Book Synopsis Globalisation and Women in the Japanese Workforce by : Beverley Bishop
Download or read book Globalisation and Women in the Japanese Workforce written by Beverley Bishop and published by Routledge. This book was released on 2004-12-15 with total page 270 pages. Available in PDF, EPUB and Kindle. Book excerpt: This book contributes to the debate about the impact of globalisation upon women and examines the impact of restructuring upon women's employment in Japan.

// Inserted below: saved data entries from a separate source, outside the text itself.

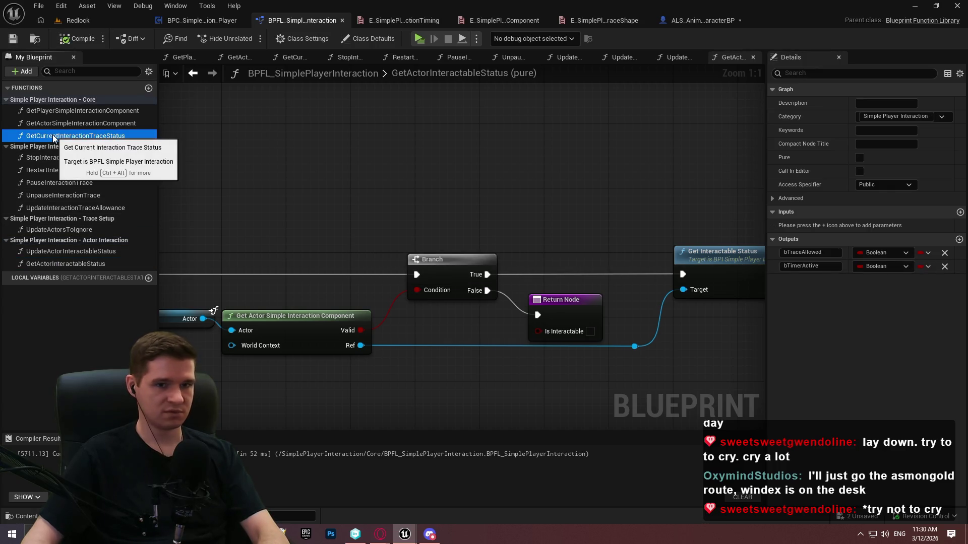
{"action": "double_click", "coordinate": [96, 135]}
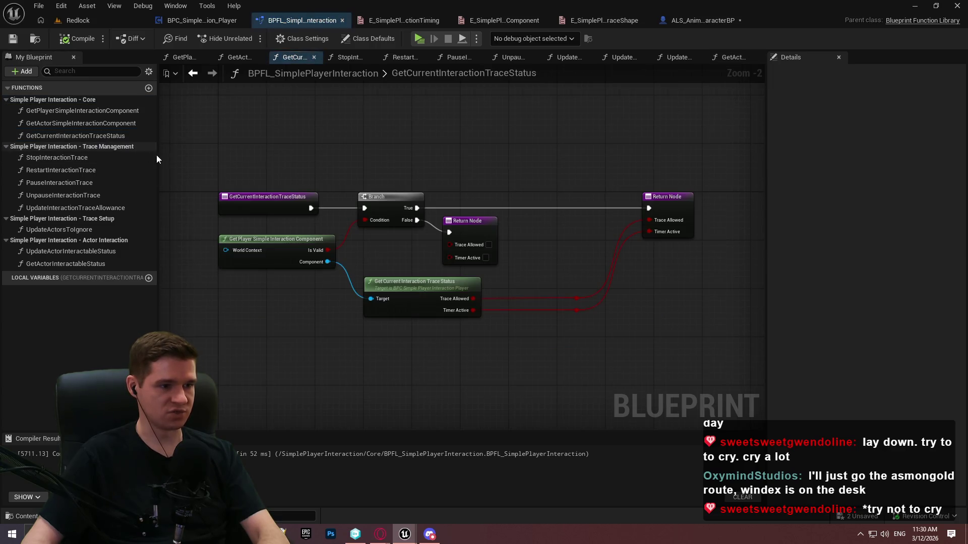
{"action": "left_click", "coordinate": [859, 157]}
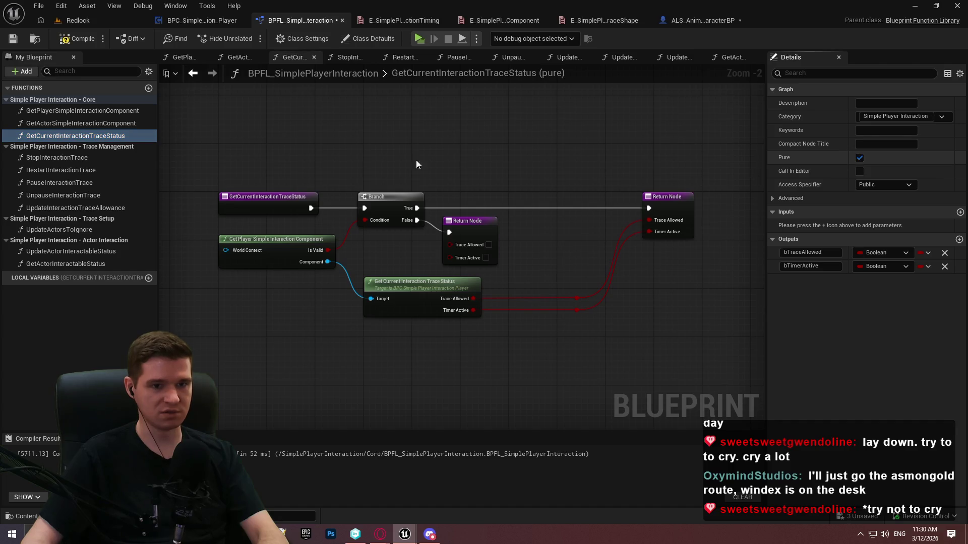
{"action": "left_click", "coordinate": [85, 112]}
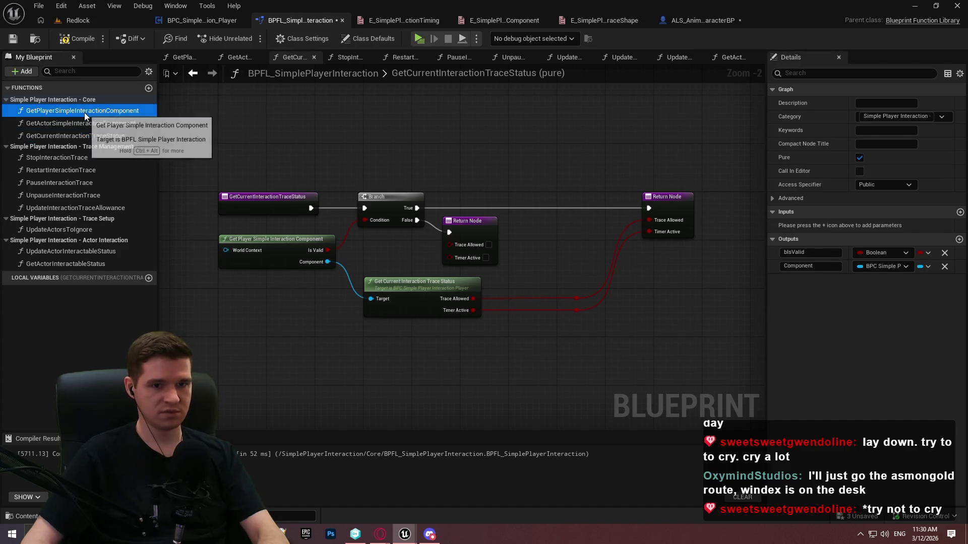
{"action": "left_click", "coordinate": [78, 38]}
{"action": "left_click", "coordinate": [13, 39]}
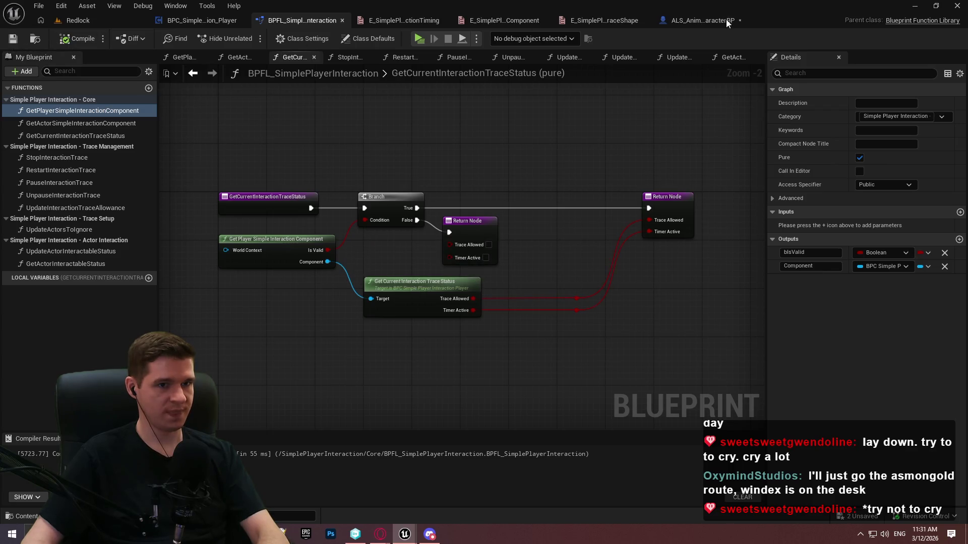
{"action": "left_click", "coordinate": [740, 20]}
{"action": "left_click", "coordinate": [220, 21]}
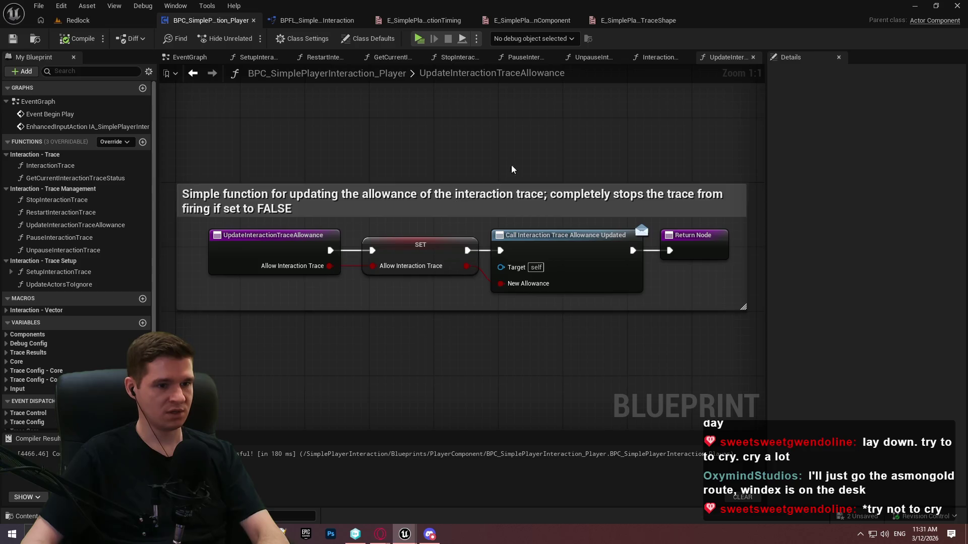
Collapse the Interaction - Trace, Trace Management and Trace Setup function categories in My Blueprint
{"action": "left_click", "coordinate": [6, 155]}
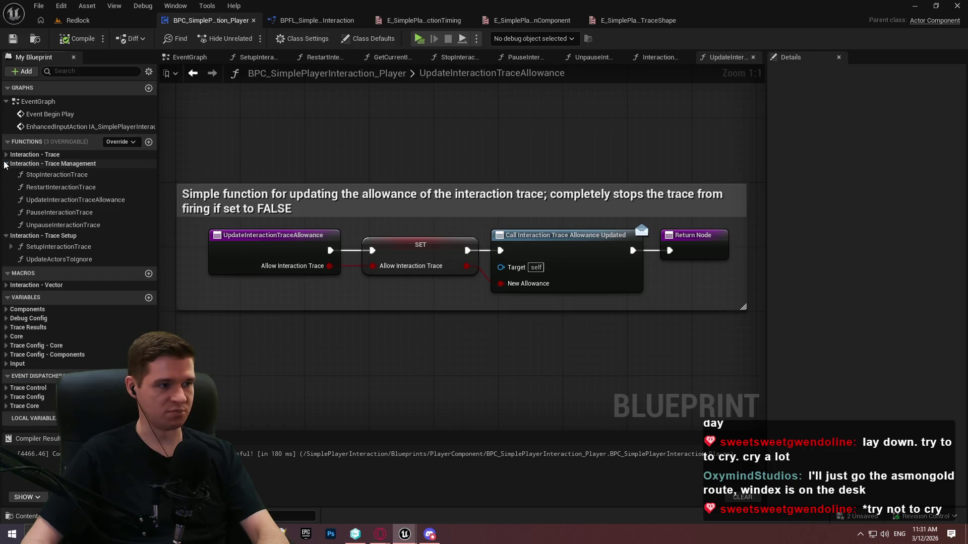
{"action": "left_click", "coordinate": [6, 163]}
{"action": "left_click", "coordinate": [6, 183]}
{"action": "left_click", "coordinate": [6, 172]}
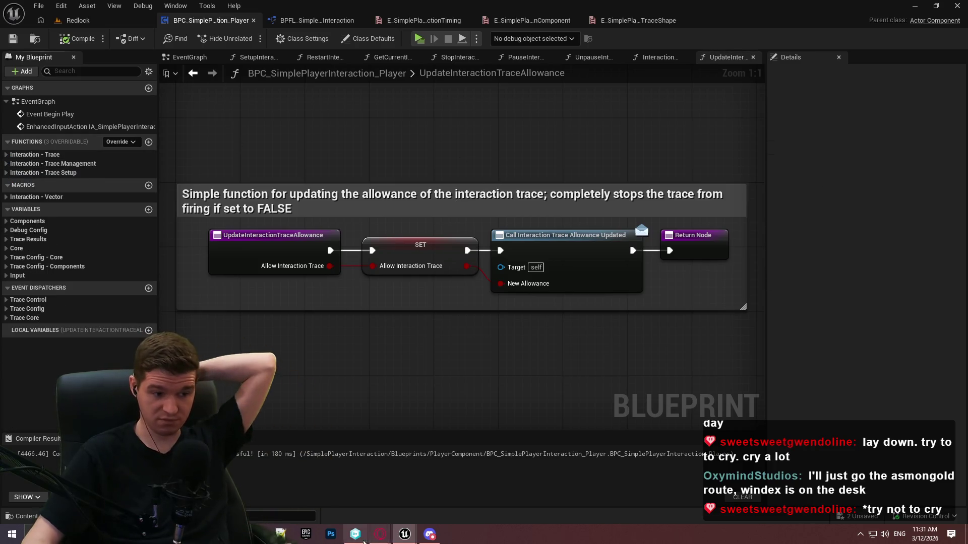
Play Lvl_FirstPerson standalone, grab and drop the tank-like object and the C4, then close the preview
{"action": "mouse_move", "coordinate": [404, 534]}
{"action": "left_click", "coordinate": [459, 492]}
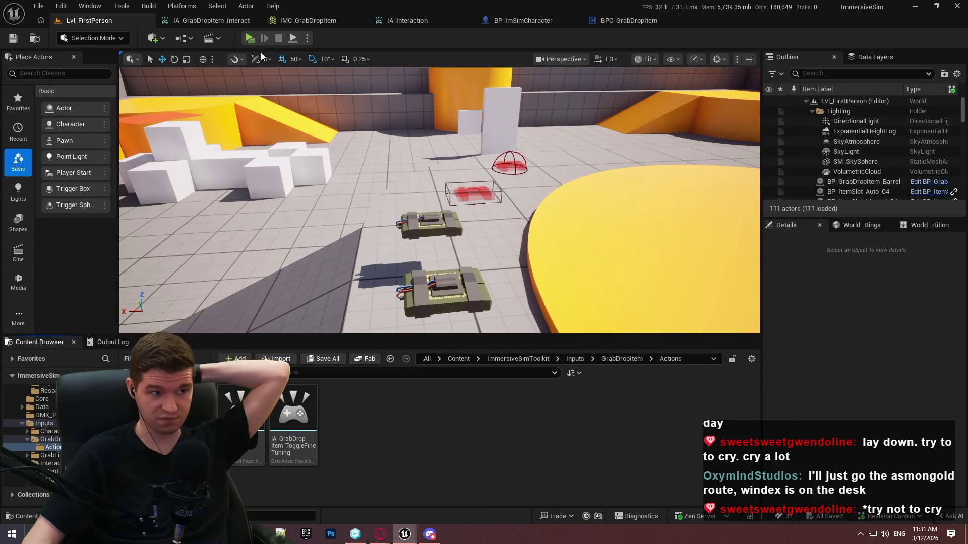
{"action": "left_click", "coordinate": [250, 38]}
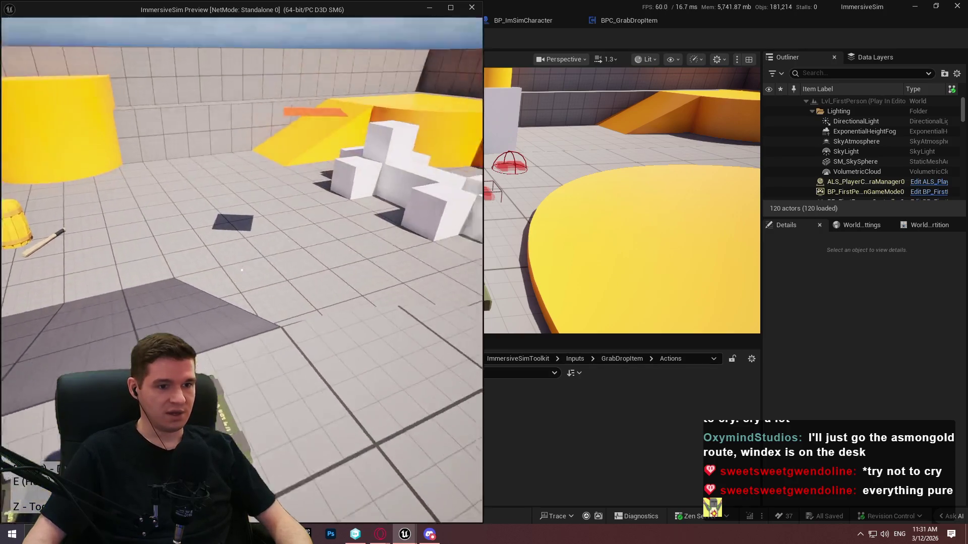
{"action": "key", "text": "e"}
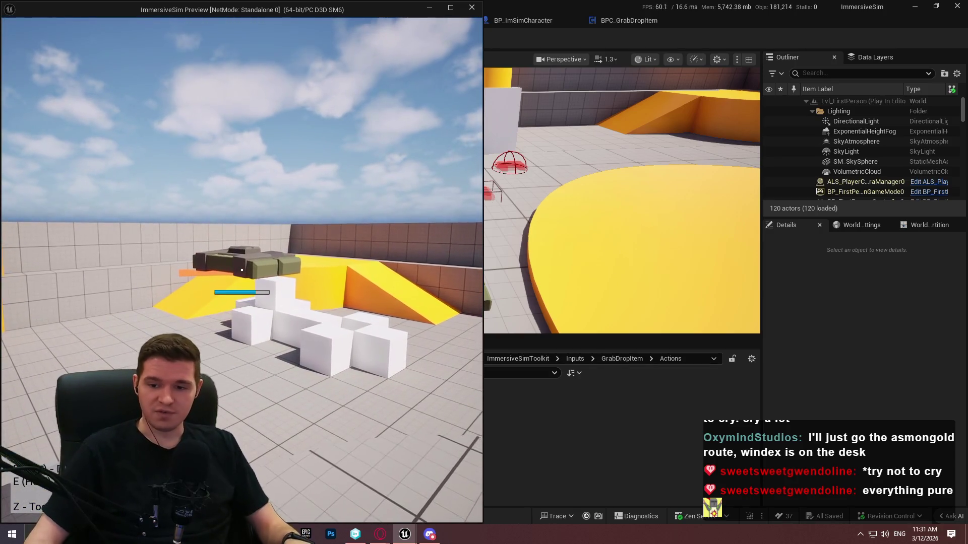
{"action": "key", "text": "e"}
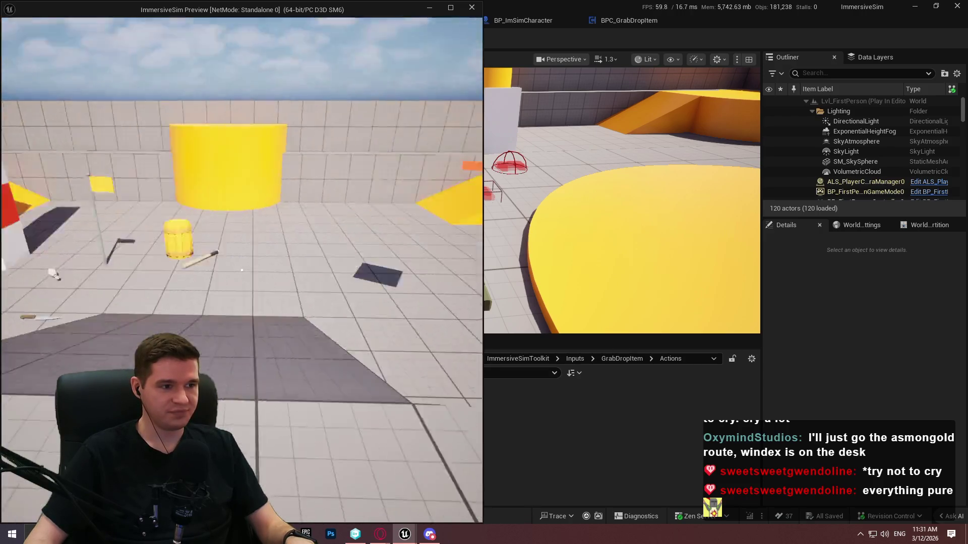
{"action": "key", "text": "e"}
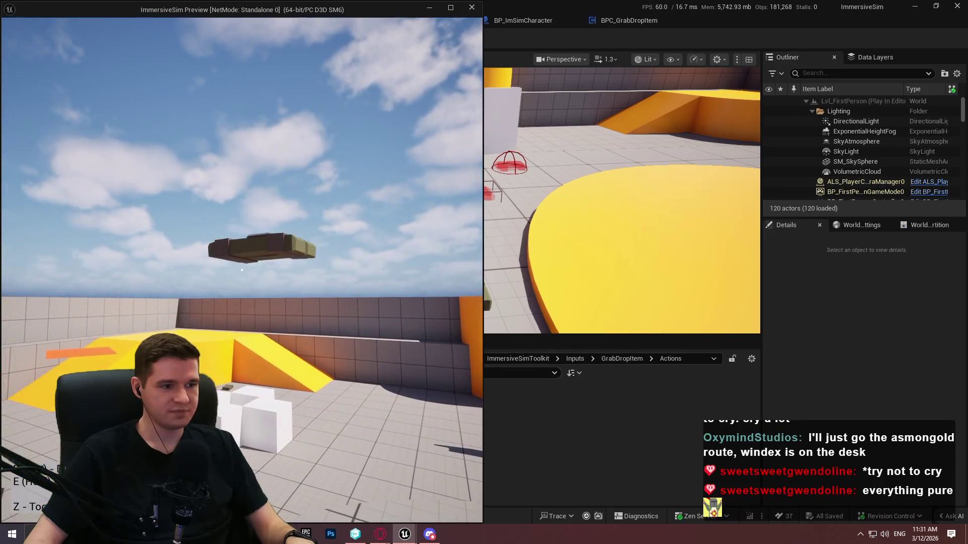
{"action": "key", "text": "e"}
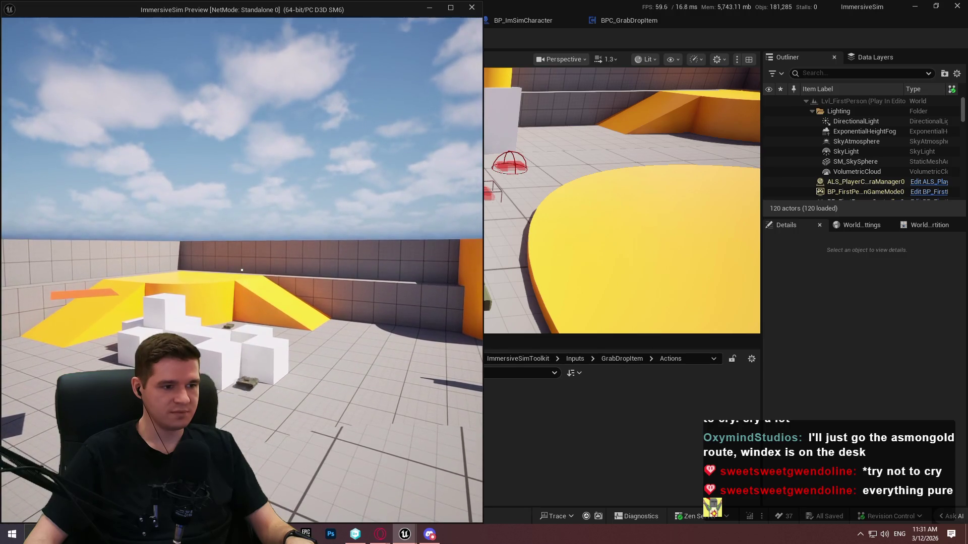
{"action": "key", "text": "Escape"}
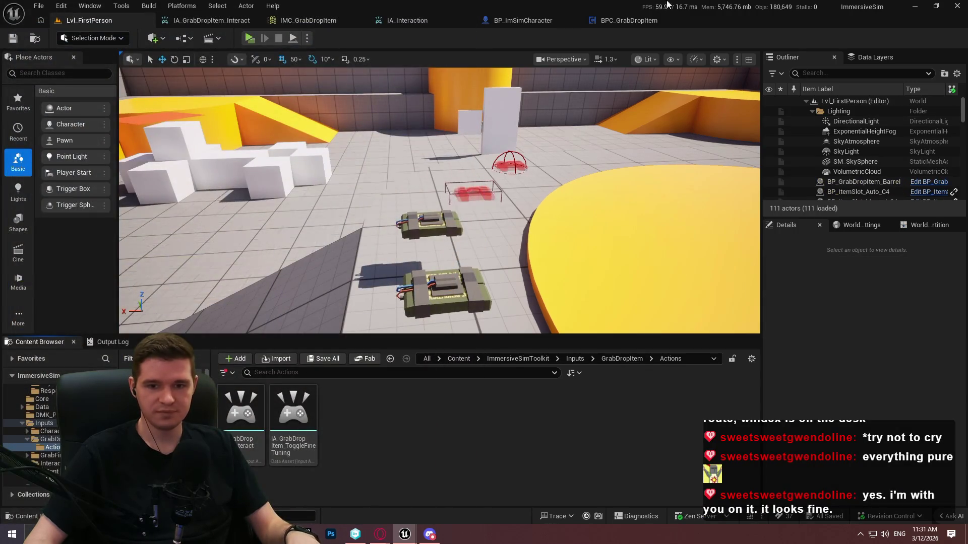
{"action": "left_click", "coordinate": [959, 6]}
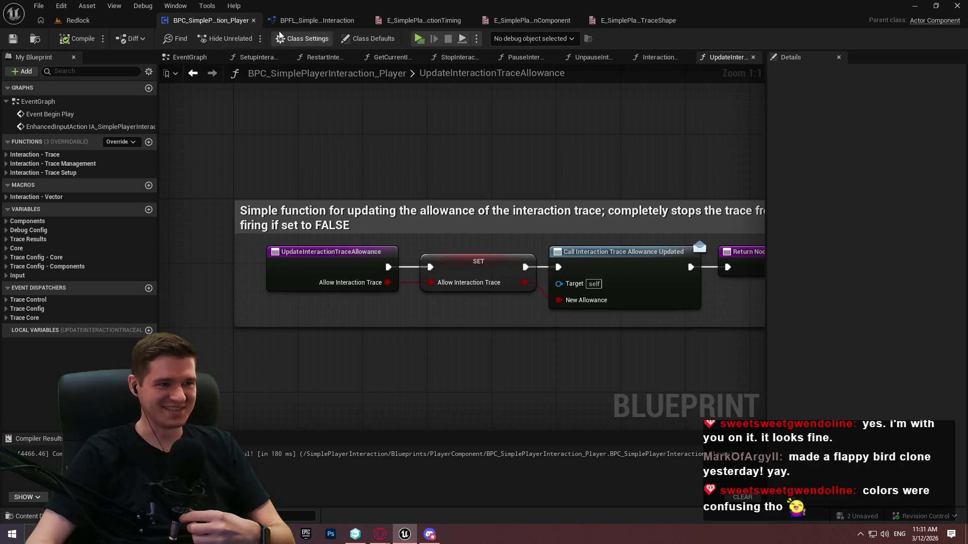
Check StopInteractionTrace's settings in BPFL_SimplePlayerInteraction, then go back to the Redlock level editor
{"action": "left_click", "coordinate": [315, 23]}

Book Synopsis Bodies of Evidence by : Amanda C. Seaman
Download or read book Bodies of Evidence written by Amanda C. Seaman and published by University of Hawaii Press. This book was released on 2004-02-28 with total page 214 pages. Available in PDF, EPUB and Kindle. Book excerpt: The publication in 1992 of Miyabe Miyuke’s highly anticipated Kasha (translated into English as All She Was Worth) represents a watershed in the history of Japanese women’s detective fiction. Inspired by Miyabe’s success and the increasing number of Western mysteries in translation, women began writing mysteries of all types, employing the narrative and conceptual resources of the detective genre to depict and critique contemporary Japanese society—and the situation of women in it. Bodies of Evidence examines this recent boom and the ways in which five contemporary authors (Miyabe, Nonami Asa, Shibata Yoshiki, Kirino Natsuo, and Matsuo Yumi) critically engage with a variety of social issues and concerns: consumerism and the crisis of identity, discrimination and harassment in the workplace, sexual harassment and sexual violence, and motherhood. Bodies of Evidence moves beyond the borders of detective fiction scholarship by exploring the worlds constructed by these authors in their novels and showing how they intersect with other political, cultural, and economic discourses and with the lived experiences of contemporary Japanese women.